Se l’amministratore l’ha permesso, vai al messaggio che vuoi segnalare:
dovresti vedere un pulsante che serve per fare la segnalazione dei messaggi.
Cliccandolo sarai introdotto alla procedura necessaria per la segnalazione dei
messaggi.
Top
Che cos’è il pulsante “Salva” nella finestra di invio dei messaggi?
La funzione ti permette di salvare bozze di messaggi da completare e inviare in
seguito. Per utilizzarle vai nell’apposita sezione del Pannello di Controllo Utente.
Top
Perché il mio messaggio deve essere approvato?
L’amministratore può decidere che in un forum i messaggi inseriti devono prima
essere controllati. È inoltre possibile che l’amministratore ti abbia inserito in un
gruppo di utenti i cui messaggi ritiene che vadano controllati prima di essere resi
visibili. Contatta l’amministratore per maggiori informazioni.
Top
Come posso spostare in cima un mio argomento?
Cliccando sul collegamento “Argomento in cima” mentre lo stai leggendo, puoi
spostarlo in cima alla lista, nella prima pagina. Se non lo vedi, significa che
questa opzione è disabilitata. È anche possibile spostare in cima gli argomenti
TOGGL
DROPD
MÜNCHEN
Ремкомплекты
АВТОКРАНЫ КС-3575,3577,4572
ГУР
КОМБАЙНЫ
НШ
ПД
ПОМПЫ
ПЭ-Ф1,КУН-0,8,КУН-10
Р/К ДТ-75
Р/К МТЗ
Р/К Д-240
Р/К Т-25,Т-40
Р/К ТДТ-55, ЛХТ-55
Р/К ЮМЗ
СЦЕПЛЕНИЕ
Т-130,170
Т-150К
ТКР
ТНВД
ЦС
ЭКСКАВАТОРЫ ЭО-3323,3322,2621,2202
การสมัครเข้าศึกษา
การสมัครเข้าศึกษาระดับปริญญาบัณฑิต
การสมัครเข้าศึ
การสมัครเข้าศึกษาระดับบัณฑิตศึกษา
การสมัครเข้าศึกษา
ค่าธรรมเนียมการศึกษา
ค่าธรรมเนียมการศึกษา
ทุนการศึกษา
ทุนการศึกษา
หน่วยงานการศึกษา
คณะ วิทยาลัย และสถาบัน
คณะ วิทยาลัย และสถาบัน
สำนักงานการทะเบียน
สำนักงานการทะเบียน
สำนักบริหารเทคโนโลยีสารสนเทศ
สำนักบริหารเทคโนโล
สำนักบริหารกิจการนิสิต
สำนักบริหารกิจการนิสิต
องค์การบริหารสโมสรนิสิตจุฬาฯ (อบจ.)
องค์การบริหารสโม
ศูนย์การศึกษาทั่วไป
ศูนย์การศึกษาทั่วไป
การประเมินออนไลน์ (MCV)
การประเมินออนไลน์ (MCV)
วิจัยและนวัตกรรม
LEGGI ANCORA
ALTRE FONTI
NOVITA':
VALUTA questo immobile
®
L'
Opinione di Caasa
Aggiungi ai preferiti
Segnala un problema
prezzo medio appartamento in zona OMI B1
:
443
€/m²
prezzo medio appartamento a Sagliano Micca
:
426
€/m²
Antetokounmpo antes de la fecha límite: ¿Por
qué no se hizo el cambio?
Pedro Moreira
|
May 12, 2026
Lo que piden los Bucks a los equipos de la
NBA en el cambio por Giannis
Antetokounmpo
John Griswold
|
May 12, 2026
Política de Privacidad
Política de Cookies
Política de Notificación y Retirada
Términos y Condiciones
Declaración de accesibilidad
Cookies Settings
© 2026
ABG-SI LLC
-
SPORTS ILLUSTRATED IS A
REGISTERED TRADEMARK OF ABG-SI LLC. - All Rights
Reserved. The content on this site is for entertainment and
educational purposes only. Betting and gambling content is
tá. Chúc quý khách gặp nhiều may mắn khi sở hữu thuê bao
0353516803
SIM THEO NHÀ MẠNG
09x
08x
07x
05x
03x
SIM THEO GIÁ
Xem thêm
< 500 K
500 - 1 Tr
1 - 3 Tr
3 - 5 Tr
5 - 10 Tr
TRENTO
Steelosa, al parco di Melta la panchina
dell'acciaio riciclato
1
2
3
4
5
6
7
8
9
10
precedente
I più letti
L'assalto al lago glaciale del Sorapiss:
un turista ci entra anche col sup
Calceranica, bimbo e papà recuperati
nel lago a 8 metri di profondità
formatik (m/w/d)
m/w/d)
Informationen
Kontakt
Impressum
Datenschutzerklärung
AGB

• [WHAT YOU NEED TO DO]:
Your task is to collect every line above that contains the word "cima".

• [TASK SOLUTION]:
Come posso spostare in cima un mio argomento?
Cliccando sul collegamento “Argomento in cima” mentre lo stai leggendo, puoi
spostarlo in cima alla lista, nella prima pagina. Se non lo vedi, significa che
questa opzione è disabilitata. È anche possibile spostare in cima gli argomenti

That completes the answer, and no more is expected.